**À faire**
**a.** Répondez à ces questions sur l'extrait fourni, en marquant chaque réponse (i), (ii) ou (iii) comme la question :
(i) De quoi vit Radio Courtoisie ?
(ii) De quelle cuisine s'inspire le restaurant Mary Goodnight ?
(iii) Quel vin est commandé à la place du Dom Pérignon 2002 ?
**b.** Écrivez la suite du récit sur l'émission de Radio Courtoisie et le repas au Mary Goodnight, à partir de sa dernière phrase.

**Extrait fourni**
------------------------------------------------

Radio Courtoisie est une radio libre sans publicité qui ne vit que de dons. Le journaliste qui m’interroge est bénévole. La discussion porte sur mon livre puis elle dérive vers les vins, car nous sommes juste avant Noël. En une heure et demie de discussion, on pourrait penser que j’ai épuisé tout ce que j’avais à dire, mais en fait je n’ai pas abordé plus qu’un dixième de ce que je voulais dire.

J’invite le journaliste Hugues Sérapion en un endroit qui m’est inconnu et porte un nom curieux. C’est le restaurant Mary Goodnight dont la cuisine est d’inspiration indienne. Je veux faire plaisir au journaliste en commandant un Dom Pérignon 2002, mais il n’y en a plus. Les cartes qui ne représentent pas l’offre disponible, ça a le don de m’énerver. Je commande un Château La Lagune 2006 et ce sera un petit clin d’œil à Caroline Frey qui participait au dîner de vignerons d’il y a une semaine.

------------------------------------------------

**Données étudiées**
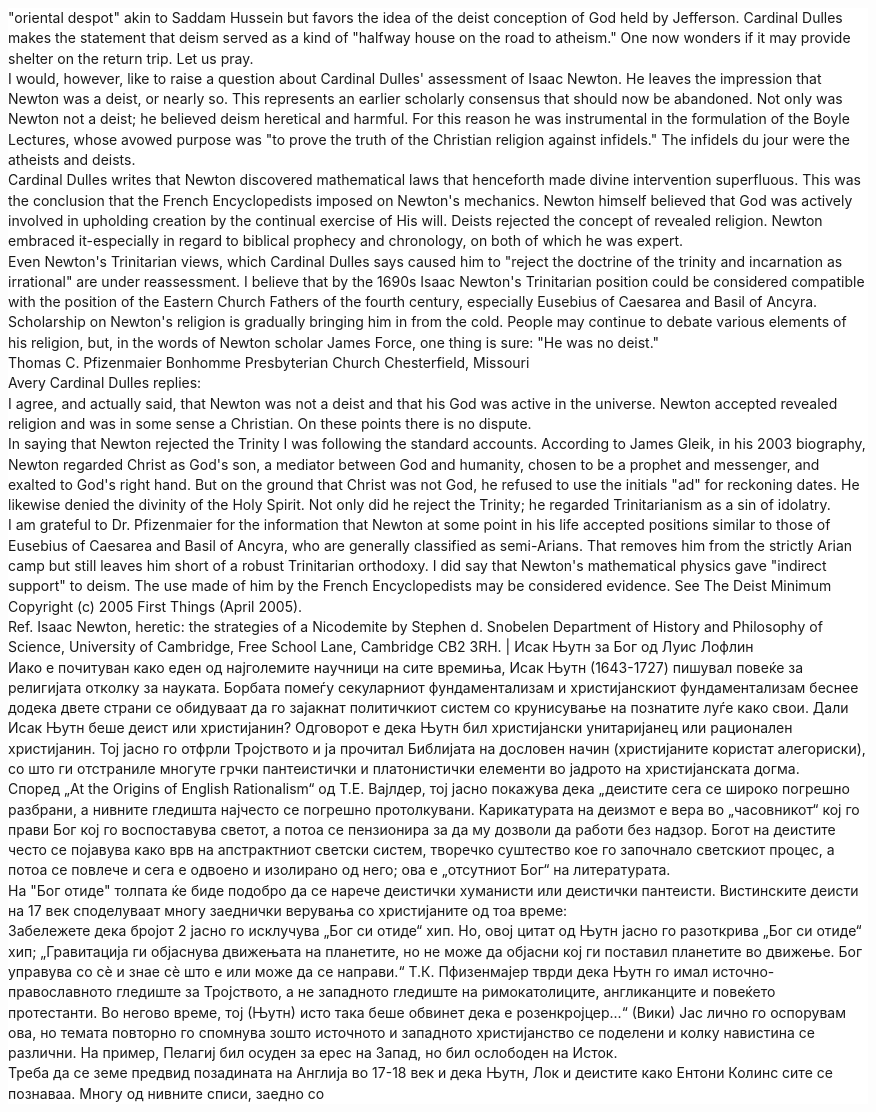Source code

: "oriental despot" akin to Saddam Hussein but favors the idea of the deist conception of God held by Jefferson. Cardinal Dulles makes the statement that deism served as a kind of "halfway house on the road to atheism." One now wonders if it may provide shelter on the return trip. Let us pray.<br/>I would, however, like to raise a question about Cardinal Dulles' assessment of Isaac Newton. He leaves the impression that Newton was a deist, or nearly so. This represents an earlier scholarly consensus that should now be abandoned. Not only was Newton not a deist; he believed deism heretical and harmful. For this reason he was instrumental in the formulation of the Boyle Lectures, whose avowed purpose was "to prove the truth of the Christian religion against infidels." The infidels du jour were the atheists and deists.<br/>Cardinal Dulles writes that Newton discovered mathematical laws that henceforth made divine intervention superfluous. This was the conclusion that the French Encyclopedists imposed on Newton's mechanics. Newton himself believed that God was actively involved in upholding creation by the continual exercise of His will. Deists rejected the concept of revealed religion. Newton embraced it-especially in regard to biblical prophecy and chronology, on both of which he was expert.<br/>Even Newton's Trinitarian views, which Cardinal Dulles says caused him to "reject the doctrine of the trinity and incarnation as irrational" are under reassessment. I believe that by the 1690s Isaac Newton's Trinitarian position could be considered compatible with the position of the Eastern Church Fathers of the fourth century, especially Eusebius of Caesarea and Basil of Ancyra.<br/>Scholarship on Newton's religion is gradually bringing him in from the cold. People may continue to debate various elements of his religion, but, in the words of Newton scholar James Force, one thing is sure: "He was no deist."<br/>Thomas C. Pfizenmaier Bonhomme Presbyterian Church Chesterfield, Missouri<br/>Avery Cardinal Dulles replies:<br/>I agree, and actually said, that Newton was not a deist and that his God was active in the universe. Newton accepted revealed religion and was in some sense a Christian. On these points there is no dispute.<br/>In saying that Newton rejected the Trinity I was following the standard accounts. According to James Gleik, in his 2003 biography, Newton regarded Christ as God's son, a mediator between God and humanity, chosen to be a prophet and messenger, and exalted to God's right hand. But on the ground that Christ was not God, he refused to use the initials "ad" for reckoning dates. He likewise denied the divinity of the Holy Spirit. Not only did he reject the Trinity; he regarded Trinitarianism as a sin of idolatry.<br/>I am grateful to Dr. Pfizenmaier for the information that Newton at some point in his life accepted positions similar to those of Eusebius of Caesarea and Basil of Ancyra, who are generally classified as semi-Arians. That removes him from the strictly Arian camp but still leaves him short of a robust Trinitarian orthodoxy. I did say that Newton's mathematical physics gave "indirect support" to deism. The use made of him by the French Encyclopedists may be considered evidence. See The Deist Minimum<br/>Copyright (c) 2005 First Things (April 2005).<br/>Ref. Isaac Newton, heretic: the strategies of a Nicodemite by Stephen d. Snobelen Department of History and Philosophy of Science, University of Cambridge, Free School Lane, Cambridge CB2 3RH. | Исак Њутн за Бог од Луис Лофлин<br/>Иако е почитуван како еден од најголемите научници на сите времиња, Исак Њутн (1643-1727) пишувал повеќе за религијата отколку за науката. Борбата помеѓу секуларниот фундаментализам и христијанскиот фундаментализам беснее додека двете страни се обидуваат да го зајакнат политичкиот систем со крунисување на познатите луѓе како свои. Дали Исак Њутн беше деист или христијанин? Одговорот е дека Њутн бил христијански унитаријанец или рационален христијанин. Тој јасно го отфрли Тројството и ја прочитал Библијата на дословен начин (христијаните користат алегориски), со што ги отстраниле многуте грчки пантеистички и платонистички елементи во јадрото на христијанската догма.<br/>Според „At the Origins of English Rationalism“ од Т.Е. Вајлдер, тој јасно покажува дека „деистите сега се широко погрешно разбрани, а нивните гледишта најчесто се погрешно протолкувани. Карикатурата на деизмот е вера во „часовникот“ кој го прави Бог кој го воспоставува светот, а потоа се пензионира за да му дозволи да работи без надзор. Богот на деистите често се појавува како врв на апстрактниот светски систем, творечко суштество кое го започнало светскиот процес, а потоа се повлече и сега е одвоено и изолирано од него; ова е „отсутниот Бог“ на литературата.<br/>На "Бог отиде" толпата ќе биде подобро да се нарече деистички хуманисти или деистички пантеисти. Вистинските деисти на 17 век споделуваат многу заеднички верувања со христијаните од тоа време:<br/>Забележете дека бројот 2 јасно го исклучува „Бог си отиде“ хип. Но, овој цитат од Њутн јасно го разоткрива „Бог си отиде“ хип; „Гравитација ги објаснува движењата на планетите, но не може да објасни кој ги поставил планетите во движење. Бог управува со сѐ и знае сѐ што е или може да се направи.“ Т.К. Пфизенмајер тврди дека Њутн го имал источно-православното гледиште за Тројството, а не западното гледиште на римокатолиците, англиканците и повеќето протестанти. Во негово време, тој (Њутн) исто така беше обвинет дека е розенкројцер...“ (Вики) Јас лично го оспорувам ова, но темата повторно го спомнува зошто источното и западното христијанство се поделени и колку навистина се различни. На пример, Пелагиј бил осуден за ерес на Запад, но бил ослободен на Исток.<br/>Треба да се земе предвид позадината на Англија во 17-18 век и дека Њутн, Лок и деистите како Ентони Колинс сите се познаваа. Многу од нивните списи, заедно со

------------------------------------------------

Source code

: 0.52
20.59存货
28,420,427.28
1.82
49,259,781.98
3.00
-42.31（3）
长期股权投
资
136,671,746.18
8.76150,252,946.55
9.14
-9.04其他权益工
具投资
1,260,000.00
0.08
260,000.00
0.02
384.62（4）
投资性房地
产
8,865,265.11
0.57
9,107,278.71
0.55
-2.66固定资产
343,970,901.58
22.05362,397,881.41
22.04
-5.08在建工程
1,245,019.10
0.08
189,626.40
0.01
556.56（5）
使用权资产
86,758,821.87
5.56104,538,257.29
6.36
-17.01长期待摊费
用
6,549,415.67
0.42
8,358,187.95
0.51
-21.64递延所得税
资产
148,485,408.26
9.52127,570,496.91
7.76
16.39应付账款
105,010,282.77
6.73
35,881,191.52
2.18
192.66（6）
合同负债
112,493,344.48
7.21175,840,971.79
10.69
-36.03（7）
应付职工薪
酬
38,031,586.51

------------------------------------------------

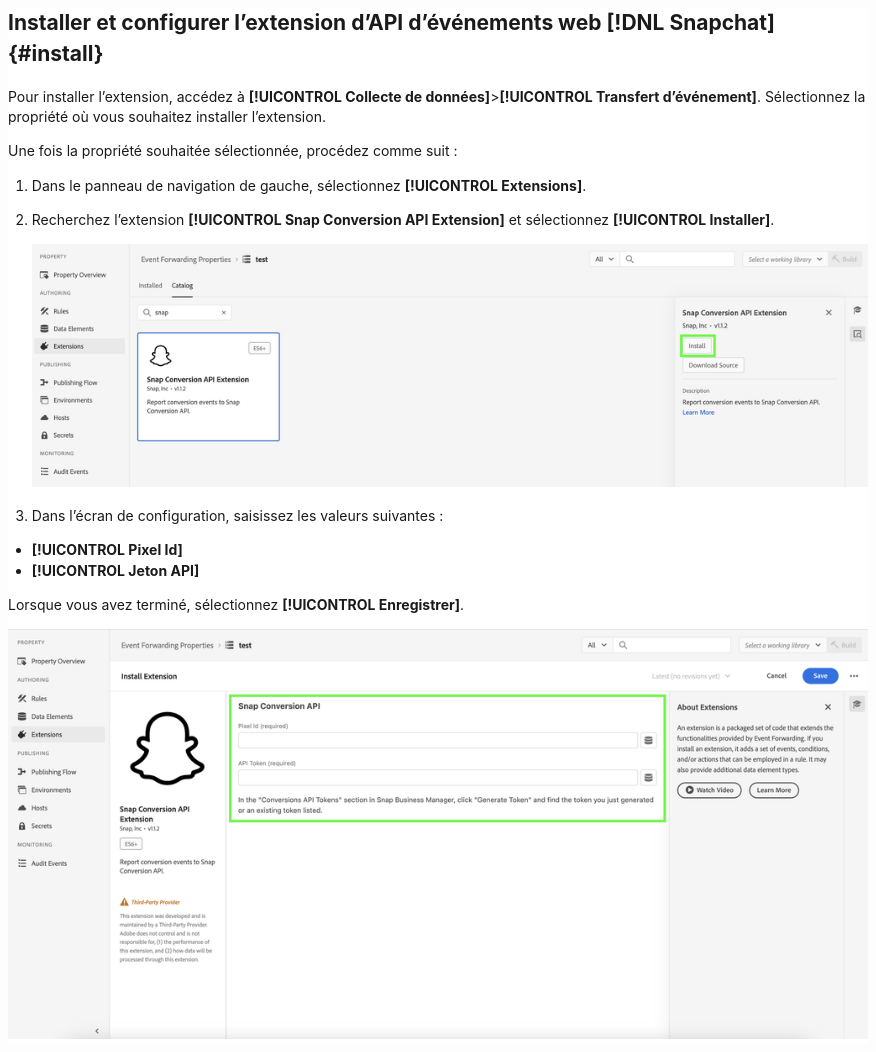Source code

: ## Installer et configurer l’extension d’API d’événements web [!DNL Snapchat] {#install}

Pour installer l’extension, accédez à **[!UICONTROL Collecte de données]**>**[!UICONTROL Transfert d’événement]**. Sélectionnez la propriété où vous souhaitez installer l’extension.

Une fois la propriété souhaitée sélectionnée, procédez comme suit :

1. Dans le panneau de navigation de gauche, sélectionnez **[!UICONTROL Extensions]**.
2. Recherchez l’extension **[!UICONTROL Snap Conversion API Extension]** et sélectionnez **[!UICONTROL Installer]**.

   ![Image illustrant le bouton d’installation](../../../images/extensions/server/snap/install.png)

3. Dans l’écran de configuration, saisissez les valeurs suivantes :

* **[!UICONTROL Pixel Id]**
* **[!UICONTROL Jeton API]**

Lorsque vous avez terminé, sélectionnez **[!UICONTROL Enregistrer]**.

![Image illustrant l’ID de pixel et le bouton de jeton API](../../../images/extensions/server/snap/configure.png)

------------------------------------------------

**Réponses par tâche**
**a.**
(i) Uniquement de dons, sans publicité.
(ii) De la cuisine indienne.
(iii) Un Château La Lagune 2006.

**b.**
Nous prenons des Spring Rolls de crevettes et un Tigre V.O. qui est en fait une agréable pièce de bœuf coupée en tranche peu épaisses, d’où le tigre. La cuisine est bonne, aidée par les douces épices qui ont l’avantage de ne pas écraser le vin. Son nez est d’une belle richesse et l’on pressent des tanins puissants. En bouche le vin est solide, aux tanins très présents et j’ai perçu un agréable velouté. Le vin est très cohérent, mais j’aurai toujours du mal avec les bordeaux trop jeunes quand on pressent combien il sera grand dans vingt ans quand toutes les pièces du puzzle seront assemblées.

La décoration du lieu est agréable, le service est assez attentif. C’est une aimable cuisine, mais à part des deux vins cités, la carte est trop maigre pour un amateur de vin.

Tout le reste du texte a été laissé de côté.